Scientists discover cheaper and more sustainable perfume compound

By Andrew McDougall

- Last updated on GMT

Scientists discover cheaper and more sustainable perfume compound
Scientists have identified a gene in balsam fir trees that could facilitate cheaper and more sustainable production of plant-based fixatives used in perfumes, reducing the need for ambergris, an animal byproduct.

The discovery and related technology was made by researcher form the University of British Columbia, led by Professor Joerg Bohlmann and postdoctoral research associate Philipp Zerbe at UBC's Michael Smith Laboratories, and was published in the April 6 issue of the Journal of Biological Chemistry.

"We've now discovered that a gene from balsam fir is much more efficient at producing such natural compounds, which could make production of this bio-product less expensive and more sustainable,"​ says Bohlmann.

Reduction of animal byproduct use

The new find means that the fragrance industry can reduce its use of ambergris; a scented compound derived from the regurgitation of the endangered sperm whale.

"The use of ambergris in the fragrance industry has been controversial,"​ says Bohlmann, who is a professor of Botany and Forest Sciences.

"First of all, it's an animal byproduct and the use of such in cosmetics has been problematic, not to mention it comes from the sperm whale, an endangered species."

When sperm whales consume sharp objects, such as seashells and fish bones, their gut produces a sticky substance to protect their digestive organs which is then regurgitated, and the vomit, reacting with seawater, turns into rock-like objects that wash ashore.

Ambergis; a costly venture

This is collected and refined for its fixative properties, forming ambergris, and is added to high-end perfumes to help the fragrance stay on the skin longer.

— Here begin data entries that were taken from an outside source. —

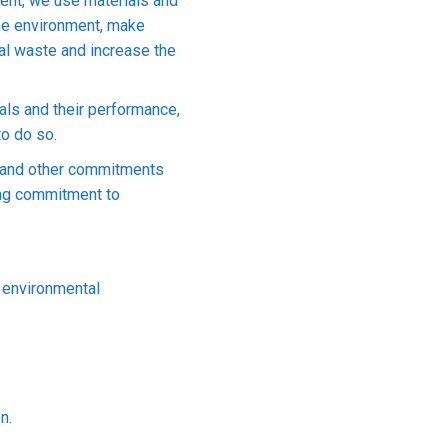
ment, we use materials and
 the environment, make
rial waste and increase the
als and their performance,
to do so.
n and other commitments
ding commitment to
 environmental
n.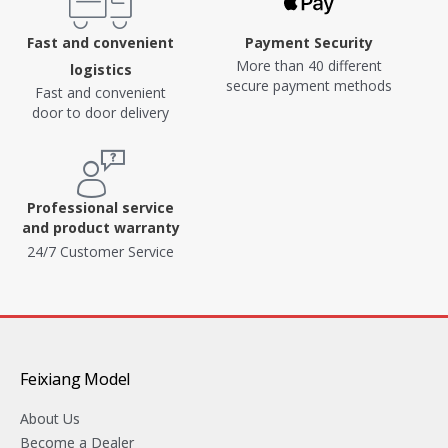
Fast and convenient
Payment Security
More than 40 different
logistics
secure payment methods
Fast and convenient
door to door delivery
Professional service
and product warranty
24/7 Customer Service
Feixiang Model
About Us
Become a Dealer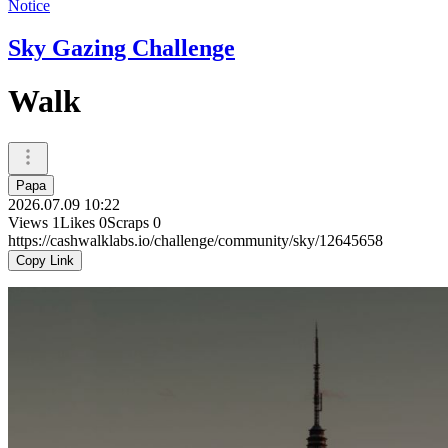
Notice
Sky Gazing Challenge
Walk
Papa
2026.07.09 10:22
Views
1
Likes
0
Scraps
0
https://cashwalklabs.io/challenge/community/sky/12645658
Copy Link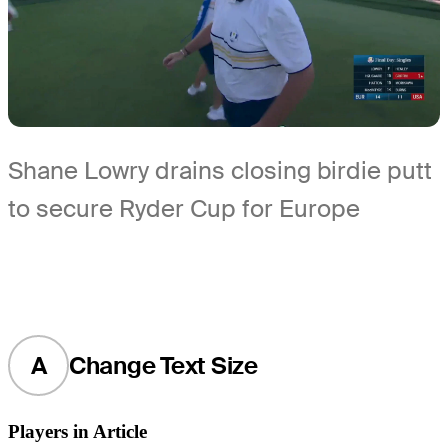
Shane Lowry drains closing birdie putt
to secure Ryder Cup for Europe
A
Change Text Size
Players in Article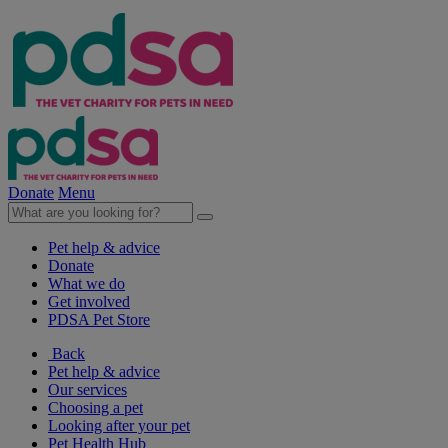
Donate
Menu
Pet help & advice
Donate
What we do
Get involved
PDSA Pet Store
Back
Pet help & advice
Our services
Choosing a pet
Looking after your pet
Pet Health Hub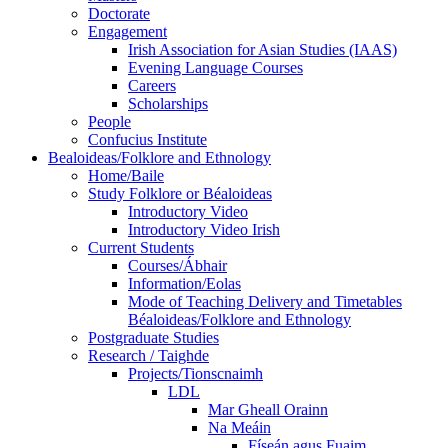
Doctorate
Engagement
Irish Association for Asian Studies (IAAS)
Evening Language Courses
Careers
Scholarships
People
Confucius Institute
Bealoideas/Folklore and Ethnology
Home/Baile
Study Folklore or Béaloideas
Introductory Video
Introductory Video Irish
Current Students
Courses/Ábhair
Information/Eolas
Mode of Teaching Delivery and Timetables
Béaloideas/Folklore and Ethnology
Postgraduate Studies
Research / Taighde
Projects/Tionscnaimh
LDL
Mar Gheall Orainn
Na Meáin
Físeán agus Fuaim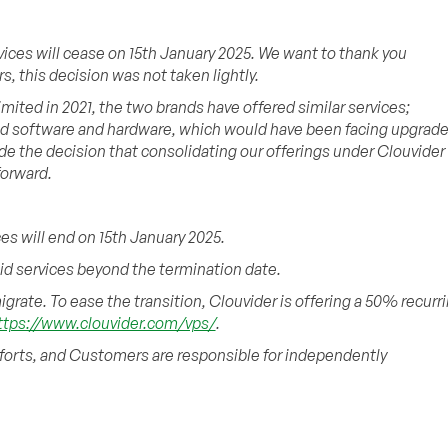
vices will cease on 15th January 2025. We want to thank you
, this decision was not taken lightly.
ited in 2021, the two brands have offered similar services;
ed software and hardware, which would have been facing upgrad
de the decision that consolidating our offerings under Clouvider
forward.
es will end on 15th January 2025.
aid services beyond the termination date.
grate. To ease the transition, Clouvider is offering a 50% recurr
ttps://www.clouvider.com/vps/
.
fforts, and Customers are responsible for independently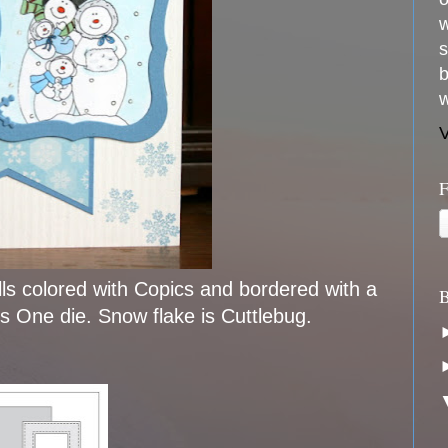
w
s
b
w
V
F
ls colored with Copics and bordered with a
B
ls One die. Snow flake is Cuttlebug.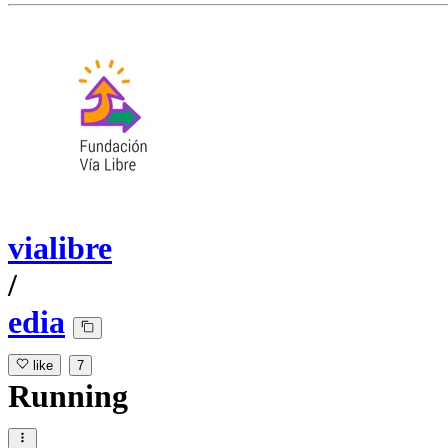
vialibre
/
edia
like
7
Running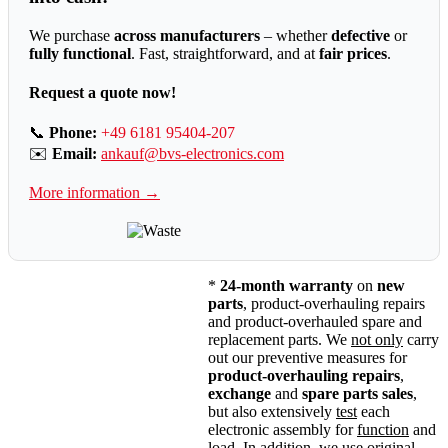
We purchase
across manufacturers
– whether
defective
or
fully functional
. Fast, straightforward, and at
fair prices
.
Request a quote now!
📞
Phone:
+49 6181 95404-207
✉️
Email:
ankauf@bvs-electronics.com
More information →
*
24-month warranty
on
new
parts
, product-overhauling repairs
and product-overhauled spare and
replacement parts. We
not only
carry
out our preventive measures for
product-overhauling repairs
,
exchange
and
spare parts sales
,
but also extensively
test
each
electronic assembly for
function
and
load
. In addition, we use original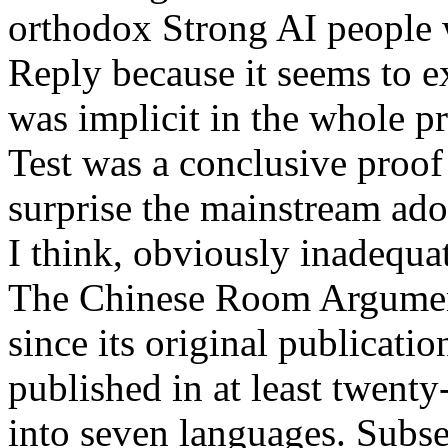
orthodox Strong AI people 
Reply because it seems to e
was implicit in the whole p
Test was a conclusive proo
surprise the mainstream ad
I think, obviously inadequate
The Chinese Room Argument
since its original publicatio
published in at least twenty
into seven languages. Subse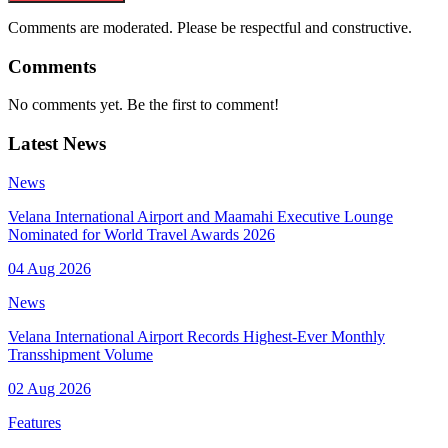
Comments are moderated. Please be respectful and constructive.
Comments
No comments yet. Be the first to comment!
Latest News
News
Velana International Airport and Maamahi Executive Lounge
Nominated for World Travel Awards 2026
04 Aug 2026
News
Velana International Airport Records Highest-Ever Monthly
Transshipment Volume
02 Aug 2026
Features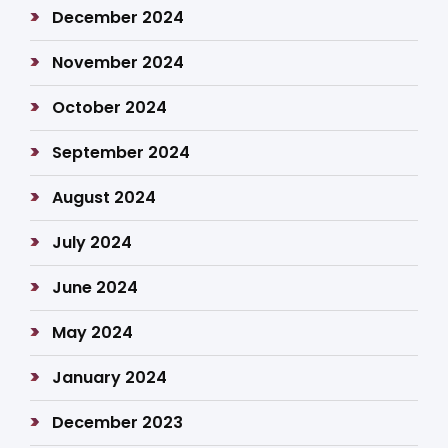
December 2024
November 2024
October 2024
September 2024
August 2024
July 2024
June 2024
May 2024
January 2024
December 2023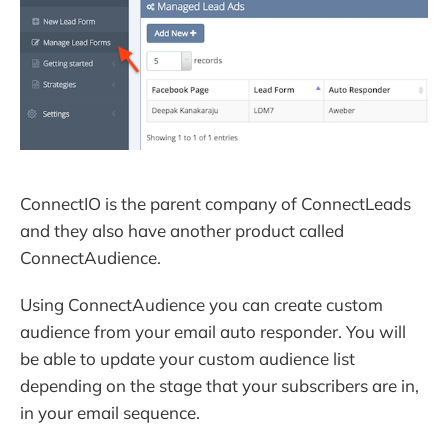
ConnectIO is the parent company of ConnectLeads
and they also have another product called
ConnectAudience.
Using ConnectAudience you can create custom
audience from your email auto responder. You will
be able to update your custom audience list
depending on the stage that your subscribers are in,
in your email sequence.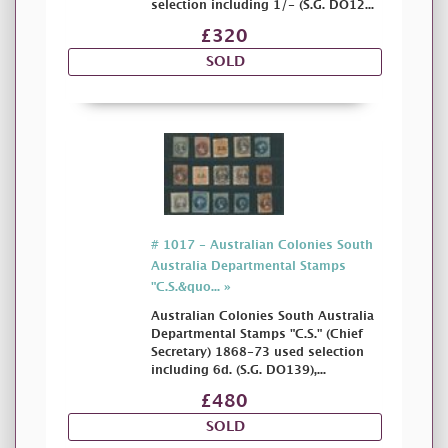
selection including 1/- (S.G. DO12...
£320
SOLD
# 1017 - Australian Colonies South
Australia Departmental Stamps
"C.S.&quo... »
Australian Colonies South Australia
Departmental Stamps "C.S." (Chief
Secretary) 1868-73 used selection
including 6d. (S.G. DO139),...
£480
SOLD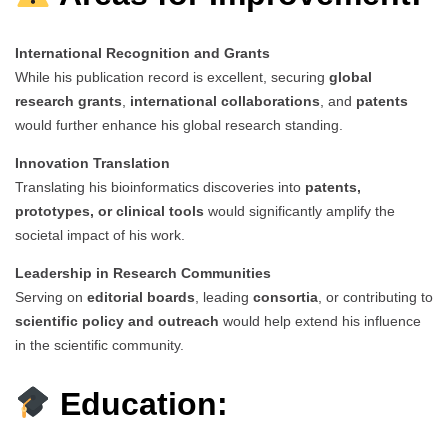
International Recognition and Grants
While his publication record is excellent, securing
global
research grants
,
international collaborations
, and
patents
would further enhance his global research standing.
Innovation Translation
Translating his bioinformatics discoveries into
patents,
prototypes, or clinical tools
would significantly amplify the
societal impact of his work.
Leadership in Research Communities
Serving on
editorial boards
, leading
consortia
, or contributing to
scientific policy and outreach
would help extend his influence
in the scientific community.
Education: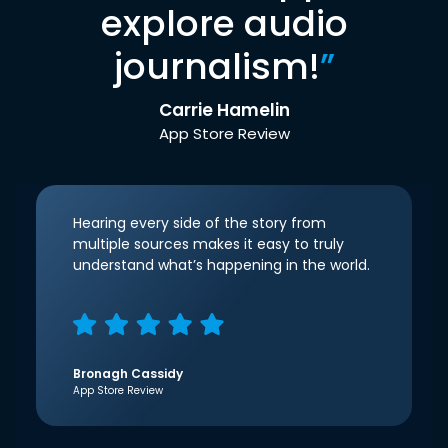
explore audio
journalism!
”
Carrie Hamelin
App Store Review
Hearing every side of the story from
multiple sources makes it easy to truly
understand what’s happening in the world.
Bronagh Cassidy
App Store Review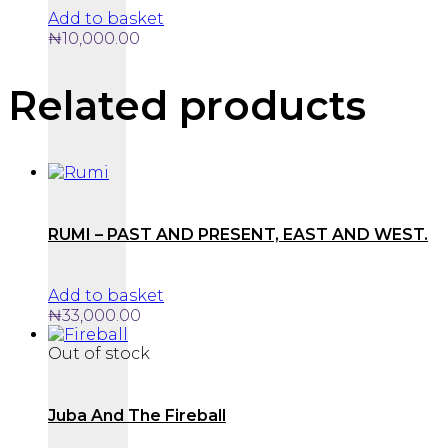
Add to basket
₦
10,000.00
Related products
RUMI – PAST AND PRESENT, EAST AND WEST.
Add to basket
₦
33,000.00
Out of stock
Juba And The Fireball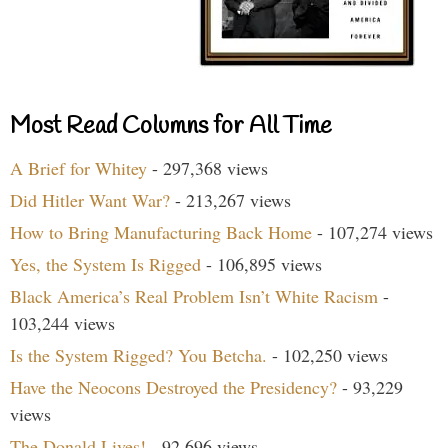
Most Read Columns for All Time
A Brief for Whitey
- 297,368 views
Did Hitler Want War?
- 213,267 views
How to Bring Manufacturing Back Home
- 107,274 views
Yes, the System Is Rigged
- 106,895 views
Black America’s Real Problem Isn’t White Racism
-
103,244 views
Is the System Rigged? You Betcha.
- 102,250 views
Have the Neocons Destroyed the Presidency?
- 93,229
views
The Donald Lives!
- 92,696 views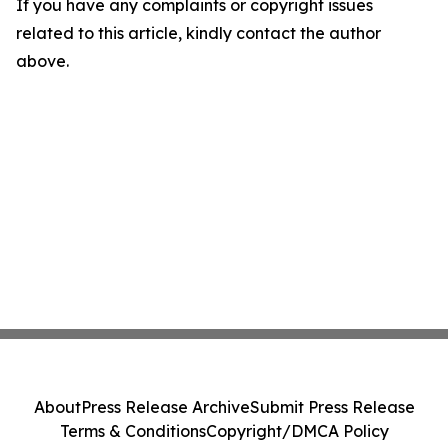
If you have any complaints or copyright issues
related to this article, kindly contact the author
above.
About
Press Release Archive
Submit Press Release
Terms & Conditions
Copyright/DMCA Policy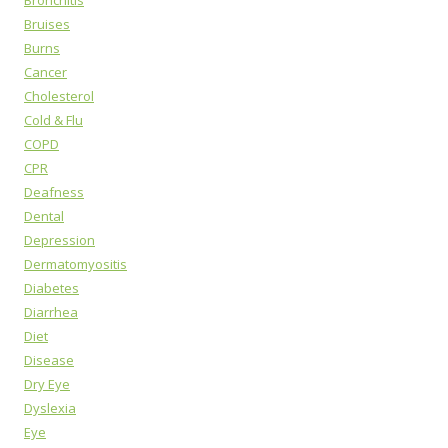
Bronchitis
Bruises
Burns
Cancer
Cholesterol
Cold & Flu
COPD
CPR
Deafness
Dental
Depression
Dermatomyositis
Diabetes
Diarrhea
Diet
Disease
Dry Eye
Dyslexia
Eye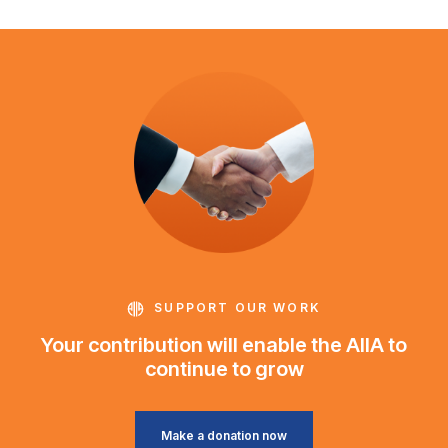
SUPPORT OUR WORK
Your contribution will enable the AIIA to
continue to grow
Make a donation now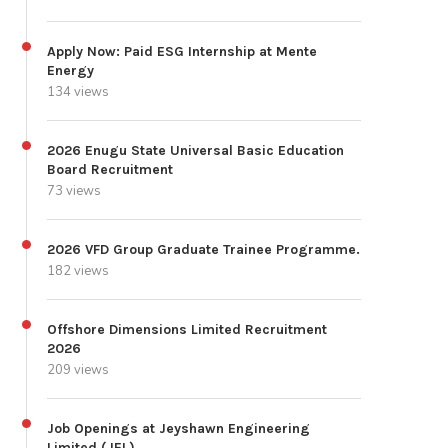
Apply Now: Paid ESG Internship at Mente
Energy
134 views
2026 Enugu State Universal Basic Education
Board Recruitment
73 views
2026 VFD Group Graduate Trainee Programme.
182 views
Offshore Dimensions Limited Recruitment
2026
209 views
Job Openings at Jeyshawn Engineering
Limited (JEL)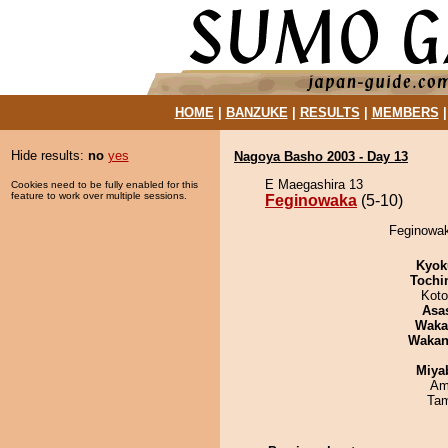
HOME
|
BANZUKE
|
RESULTS
|
MEMBERS
Hide results:
no
yes
Nagoya Basho 2003 - Day 13
E Maegashira 13
Cookies need to be fully enabled for this
feature to work over multiple sessions.
Feginowaka
(5-10)
Feginowak
Kyok
Tochi
Koto
Asa
Waka
Waka
Miya
Ami
Tam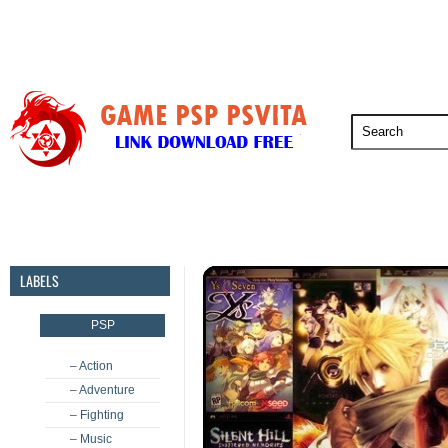
PSP
PSVita
PS5
PS4
PS3
LABELS
PSP
– Action
– Adventure
– Fighting
– Music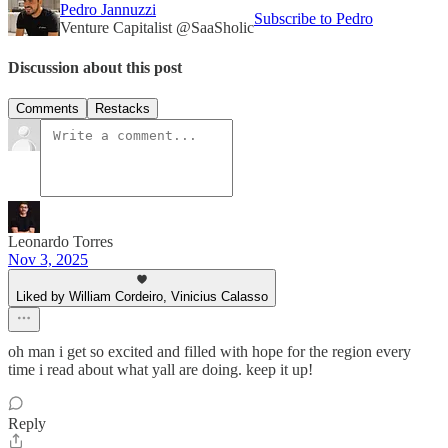
Pedro Jannuzzi
Subscribe to Pedro
Venture Capitalist @SaaSholic
Discussion about this post
Comments
Restacks
Leonardo Torres
Nov 3, 2025
Liked by William Cordeiro, Vinicius Calasso
oh man i get so excited and filled with hope for the region every
time i read about what yall are doing. keep it up!
Reply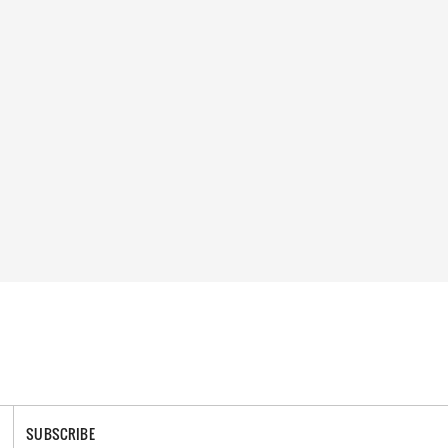
SUBSCRIBE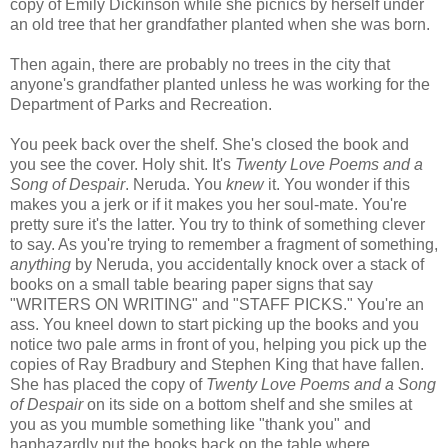
copy of Emily Dickinson while she picnics by herself under
an old tree that her grandfather planted when she was born.
Then again, there are probably no trees in the city that
anyone's grandfather planted unless he was working for the
Department of Parks and Recreation.
You peek back over the shelf. She's closed the book and
you see the cover. Holy shit. It's
Twenty Love Poems and a
Song of Despair
. Neruda. You
knew
it. You wonder if this
makes you a jerk or if it makes you her soul-mate. You're
pretty sure it's the latter. You try to think of something clever
to say. As you're trying to remember a fragment of something,
anything
by Neruda, you accidentally knock over a stack of
books on a small table bearing paper signs that say
"WRITERS ON WRITING" and "STAFF PICKS." You're an
ass. You kneel down to start picking up the books and you
notice two pale arms in front of you, helping you pick up the
copies of Ray Bradbury and Stephen King that have fallen.
She has placed the copy of
Twenty Love Poems and a Song
of Despair
on its side on a bottom shelf and she smiles at
you as you mumble something like "thank you" and
haphazardly put the books back on the table where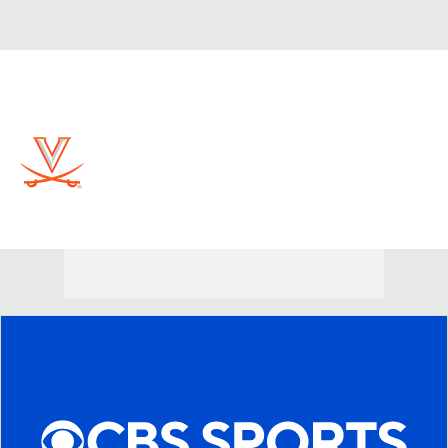
Overall 30-6 • ACC 15-3
Virginia Cavaliers
Cavaliers News
Schedule
Stats
Roster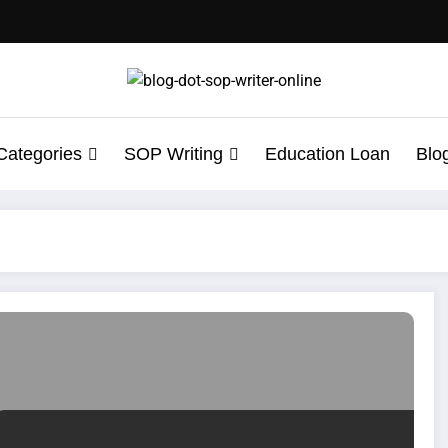
Categories
SOP Writing
Education Loan
Blo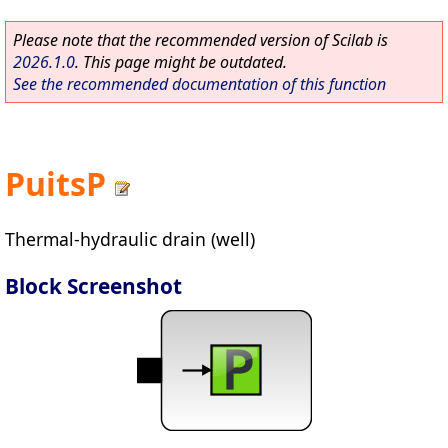
Please note that the recommended version of Scilab is
2026.1.0
. This page might be outdated.
See the recommended documentation of this function
PuitsP
Thermal-hydraulic drain (well)
Block Screenshot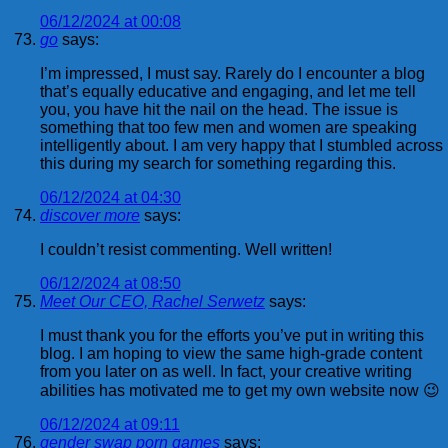
06/12/2024 at 00:08
go
says:
I’m impressed, I must say. Rarely do I encounter a blog
that’s equally educative and engaging, and let me tell
you, you have hit the nail on the head. The issue is
something that too few men and women are speaking
intelligently about. I am very happy that I stumbled across
this during my search for something regarding this.
06/12/2024 at 04:30
discover more
says:
I couldn’t resist commenting. Well written!
06/12/2024 at 08:50
Meet Our CEO, Rachel Serwetz
says:
I must thank you for the efforts you’ve put in writing this
blog. I am hoping to view the same high-grade content
from you later on as well. In fact, your creative writing
abilities has motivated me to get my own website now 😉
06/12/2024 at 09:11
gender swap porn games
says: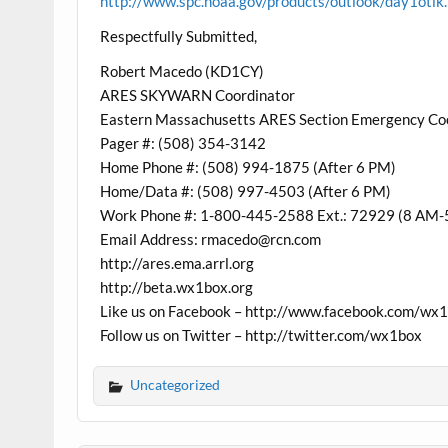
http://www.spc.noaa.gov/products/outlook/day1otlk
Respectfully Submitted,
Robert Macedo (KD1CY)
ARES SKYWARN Coordinator
Eastern Massachusetts ARES Section Emergency Co
Pager #: (508) 354-3142
Home Phone #: (508) 994-1875 (After 6 PM)
Home/Data #: (508) 997-4503 (After 6 PM)
Work Phone #: 1-800-445-2588 Ext.: 72929 (8 AM-
Email Address: rmacedo@rcn.com
http://ares.ema.arrl.org
http://beta.wx1box.org
Like us on Facebook – http://www.facebook.com/wx
Follow us on Twitter – http://twitter.com/wx1box
Uncategorized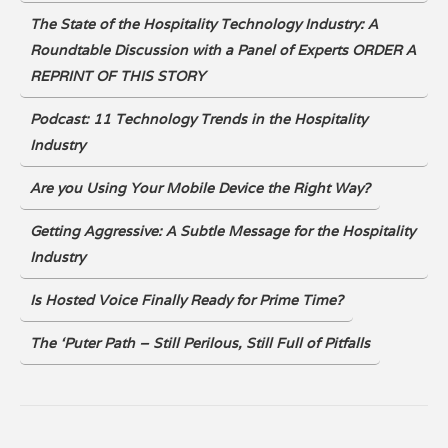
The State of the Hospitality Technology Industry: A
Roundtable Discussion with a Panel of Experts ORDER A
REPRINT OF THIS STORY
Podcast: 11 Technology Trends in the Hospitality
Industry
Are you Using Your Mobile Device the Right Way?
Getting Aggressive: A Subtle Message for the Hospitality
Industry
Is Hosted Voice Finally Ready for Prime Time?
The ‘Puter Path – Still Perilous, Still Full of Pitfalls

Even though much of the ambergris approved for use today is manually collected along the shorelines of known sperm whale habitats in the Atlantic and Pacific Oceans and in the Caribbean, it is still a costly venture, according to the researchers.

The new discovery is now being commercialized through UBC's Industry Liaison Office.

The research was supported by Genome Canada, Genome British Columbia, and Genome Alberta through the PhytoMetaSyn Project, and through grants from the Natural Sciences and Engineering Research Council of Canada.